▸ DATA PROVIDED
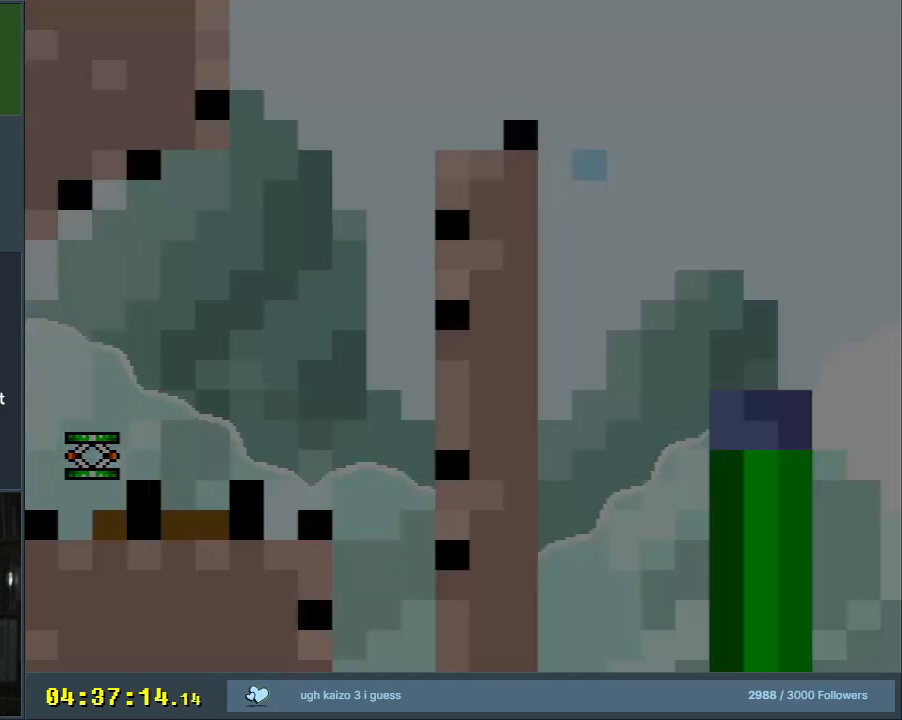
{"buttons": ["Y"], "events": [[317, "A", "up"], [333, "Y", "down"]]}
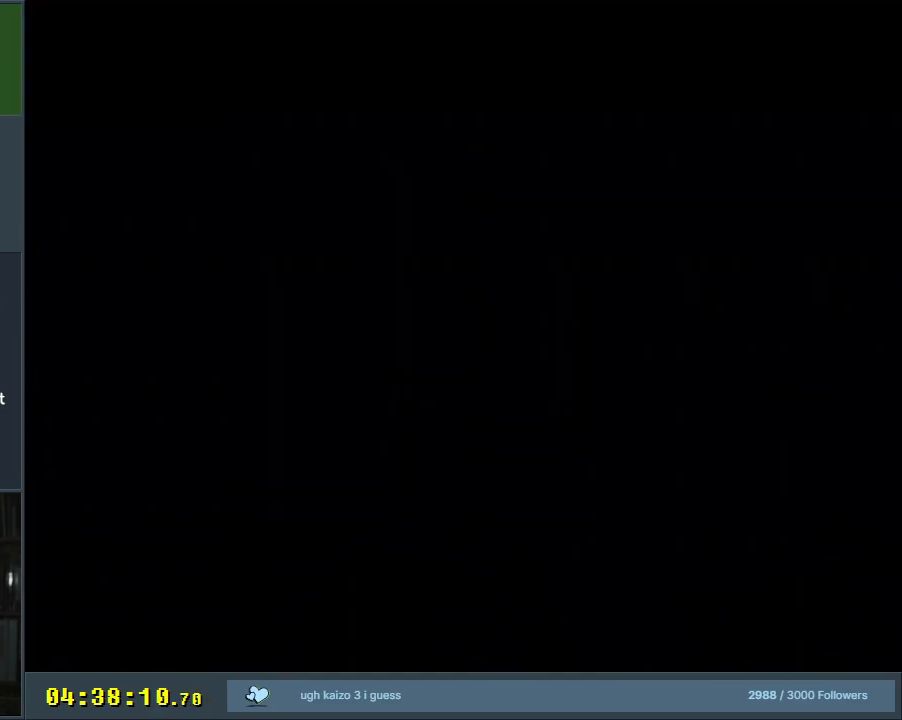
{"buttons": ["Y", "DPAD_RIGHT"], "events": [[300, "DPAD_RIGHT", "down"]]}
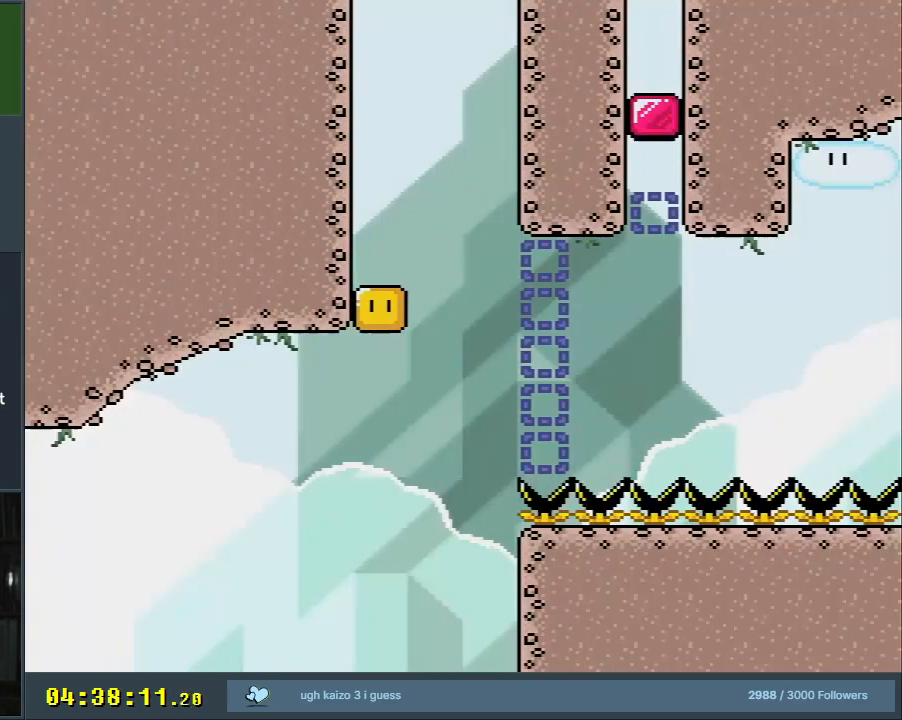
{"buttons": ["Y", "DPAD_RIGHT"], "events": []}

▸ YOUR TASK
For each line above that includes "down", make a copy.

▸ FINISHED TASK
{"buttons": ["Y"], "events": [[317, "A", "up"], [333, "Y", "down"]]}
{"buttons": ["Y", "DPAD_RIGHT"], "events": [[300, "DPAD_RIGHT", "down"]]}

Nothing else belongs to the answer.